Taxi Tracks
Source Direct/Doppelgänger/Christoph de Babalon/Panacea/The
Advocate/Twisted Anger
"There's a force that comes out of clashing frequencies which is to do with
all the extra hum and tape hiss and reverb that shouldn't be there" Nico
Sykes: No U-Turn
Whether we call it tech-step or not, the bottom line always seems to be
that the 'music' which activates us contains tension, rhythmic intensity,
aggression and foreboding. Relays between dirge-funk and timbral density,
between unknown noise and known information. Darkness can be synonymous to
an appeal to the imagination, a sensitivity to the presence of psychic
territories that surface melodics and oversweet harmonics only
superficially activate. You either face up to it, take risks or plump for
the protection of 'idealism'. Darkness can be panoramic and searing enough
to provide sufficient space for emotions other than those that are
socially-sanctioned and saccharine. Satisfaction is not exhilarating... the
attainable is uninteresting: at the end of Taxi Driver what are we to make
of Travis Bickle's glance into the rear-view mirror?

+--

§ **Requirement 1**:
According to the piece on tech-step, what four qualities does the music that activates us contain?
§ **Requirement 2**:
Copy out the saved data entries listing line for line, leaving the pictures out.

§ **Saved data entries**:
+--

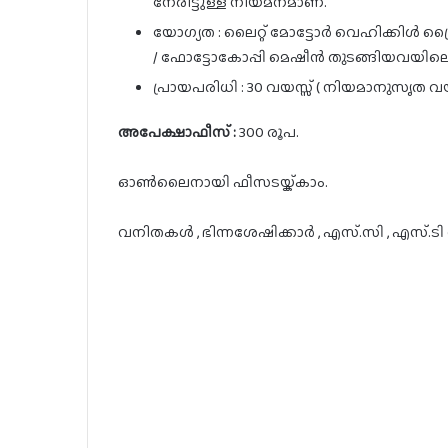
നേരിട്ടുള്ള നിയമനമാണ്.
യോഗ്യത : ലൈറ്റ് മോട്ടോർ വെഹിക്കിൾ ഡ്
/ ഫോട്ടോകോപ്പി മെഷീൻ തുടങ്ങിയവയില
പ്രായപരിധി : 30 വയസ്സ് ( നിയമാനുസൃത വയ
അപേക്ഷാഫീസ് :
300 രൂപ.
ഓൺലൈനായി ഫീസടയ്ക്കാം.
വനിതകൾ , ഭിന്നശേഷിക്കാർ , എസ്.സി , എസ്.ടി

+--

§ **Response box 1**:
Tension, rhythmic intensity, aggression and foreboding.

§ **Response box 2**:
നേരിട്ടുള്ള നിയമനമാണ്.
യോഗ്യത : ലൈറ്റ് മോട്ടോർ വെഹിക്കിൾ ഡ്
/ ഫോട്ടോകോപ്പി മെഷീൻ തുടങ്ങിയവയില
പ്രായപരിധി : 30 വയസ്സ് ( നിയമാനുസൃത വയ
അപേക്ഷാഫീസ് :
300 രൂപ.
ഓൺലൈനായി ഫീസടയ്ക്കാം.
വനിതകൾ , ഭിന്നശേഷിക്കാർ , എസ്.സി , എസ്.ടി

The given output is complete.